Two months later, at Sammi’s 6th birthday party, I ordered her an elaborate and extravagant cake shaped like the macaroni & cheese she had missed so much, and I offered this toast to our family and friends:
A year ago, this was a very different party. David and I were scared and stressed about what was going to happen over the course of the coming months. As I tried to figure out how to make a birthday cake with no wheat, soy, egg, dairy, or nuts, I went back and forth between feeling sorry for all of us and feeling grateful that she could eat any food at all, knowing that so many children with eosinophilic esophagitis end up having birthday cakes made of flowers or balloons. We didn’t know, at that point, whether that was Sammi’s destiny too. In this family that loves and celebrates food, throwing a party where the food seemed so limited and forced felt totally wrong. I worried that not only was Sammi suffering, but so was everyone in the family. What kind of a party was it without M&Ms, pizza, or the family taco dip?

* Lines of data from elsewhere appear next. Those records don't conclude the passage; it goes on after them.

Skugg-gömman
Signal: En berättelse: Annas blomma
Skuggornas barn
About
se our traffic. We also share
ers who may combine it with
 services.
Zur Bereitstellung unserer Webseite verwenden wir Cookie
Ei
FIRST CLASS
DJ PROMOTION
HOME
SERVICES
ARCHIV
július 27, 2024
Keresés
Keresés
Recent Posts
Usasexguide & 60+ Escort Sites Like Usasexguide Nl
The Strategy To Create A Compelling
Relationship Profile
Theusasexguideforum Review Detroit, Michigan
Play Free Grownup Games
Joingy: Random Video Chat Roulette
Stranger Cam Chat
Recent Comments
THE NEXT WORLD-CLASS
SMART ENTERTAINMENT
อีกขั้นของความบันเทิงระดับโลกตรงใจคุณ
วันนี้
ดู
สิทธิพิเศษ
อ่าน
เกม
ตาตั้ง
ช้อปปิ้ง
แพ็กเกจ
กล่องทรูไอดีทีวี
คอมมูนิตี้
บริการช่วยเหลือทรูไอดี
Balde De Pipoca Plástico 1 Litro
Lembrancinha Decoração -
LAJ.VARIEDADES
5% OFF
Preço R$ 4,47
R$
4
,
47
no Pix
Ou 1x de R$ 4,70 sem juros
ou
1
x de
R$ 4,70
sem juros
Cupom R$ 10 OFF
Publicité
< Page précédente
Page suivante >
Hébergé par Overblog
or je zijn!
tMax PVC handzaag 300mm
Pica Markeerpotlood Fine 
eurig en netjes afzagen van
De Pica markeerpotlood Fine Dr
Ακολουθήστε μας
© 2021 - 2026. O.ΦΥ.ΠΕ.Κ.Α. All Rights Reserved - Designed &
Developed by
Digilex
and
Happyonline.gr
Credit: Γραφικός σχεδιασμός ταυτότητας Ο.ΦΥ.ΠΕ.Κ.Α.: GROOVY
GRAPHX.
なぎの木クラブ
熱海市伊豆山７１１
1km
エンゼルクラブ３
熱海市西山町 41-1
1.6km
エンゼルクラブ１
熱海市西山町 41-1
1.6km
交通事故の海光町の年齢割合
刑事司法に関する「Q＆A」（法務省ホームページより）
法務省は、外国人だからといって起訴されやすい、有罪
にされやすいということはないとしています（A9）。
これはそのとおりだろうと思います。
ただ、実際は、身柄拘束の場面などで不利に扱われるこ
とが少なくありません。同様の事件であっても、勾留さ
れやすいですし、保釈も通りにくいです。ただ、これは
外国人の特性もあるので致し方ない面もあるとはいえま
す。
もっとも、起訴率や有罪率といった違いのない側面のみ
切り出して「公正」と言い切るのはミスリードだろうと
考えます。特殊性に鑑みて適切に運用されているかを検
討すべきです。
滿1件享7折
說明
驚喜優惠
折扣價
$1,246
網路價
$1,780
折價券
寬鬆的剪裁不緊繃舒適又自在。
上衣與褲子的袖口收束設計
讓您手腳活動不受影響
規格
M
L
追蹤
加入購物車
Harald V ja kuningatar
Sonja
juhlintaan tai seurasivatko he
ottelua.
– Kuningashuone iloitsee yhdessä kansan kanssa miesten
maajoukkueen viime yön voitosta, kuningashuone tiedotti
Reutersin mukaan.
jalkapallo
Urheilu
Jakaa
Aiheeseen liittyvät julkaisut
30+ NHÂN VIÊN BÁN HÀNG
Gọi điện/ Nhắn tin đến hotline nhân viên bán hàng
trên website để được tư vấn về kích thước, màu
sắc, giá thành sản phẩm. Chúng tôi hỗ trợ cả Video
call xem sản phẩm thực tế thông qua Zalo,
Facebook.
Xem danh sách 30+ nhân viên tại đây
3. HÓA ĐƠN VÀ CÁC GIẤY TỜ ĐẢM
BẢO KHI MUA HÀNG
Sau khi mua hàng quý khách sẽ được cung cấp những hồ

I learned, at that party and over the course of the next year, though, that it was exactly the same kind of party we always had. Shame on me. We had the most important things, then and all year long: all of you. We had people experimenting with foods for us, calling me from grocery stores and reading me ingredients lists, buying disposable pans and cutting boards, inviting us to their houses with offers to do whatever was necessary to make it possible to be together in an environment that was safe for Sammi. No one turned their noses up at our cooking experiments. I am sure there were plenty of polite bites and smiles for our benefit. No one made us feel like outcasts, no one left us out, and through all the scary things we felt all year, we never felt alone.
At the heart of all of it was our Sammi, buffetted on all sides by intense, deep, positive-energy-enhanced love. No wonder her favorite color is pink: you all sent thoughts of pink, smooth esophageal walls her way all year. All children are loved; this child was loved so completely and with so much focused concentration by all of you that you loved the disease right into remission.
And so…we waited. “Come back for a clinic visit in six months or so. Call us if she seems different. I don’t know what else to tell you, Mom,” her doctor told us.
The truth is that doctors can’t always explain everything, but I needed an explanation beyond, “Your daughter is just special.” Twelve months, thousands of dollars worth of strange foods, eight endoscopies, sleepless nights and days of churning worry — all ended in a surprise that should have dropped me to my knees in gratitude. And while I was grateful, and I was glad to see Sammi free to eat anything she liked, I was deeply troubled.
Something nagged at me. It would not go away for many years. The story was not over.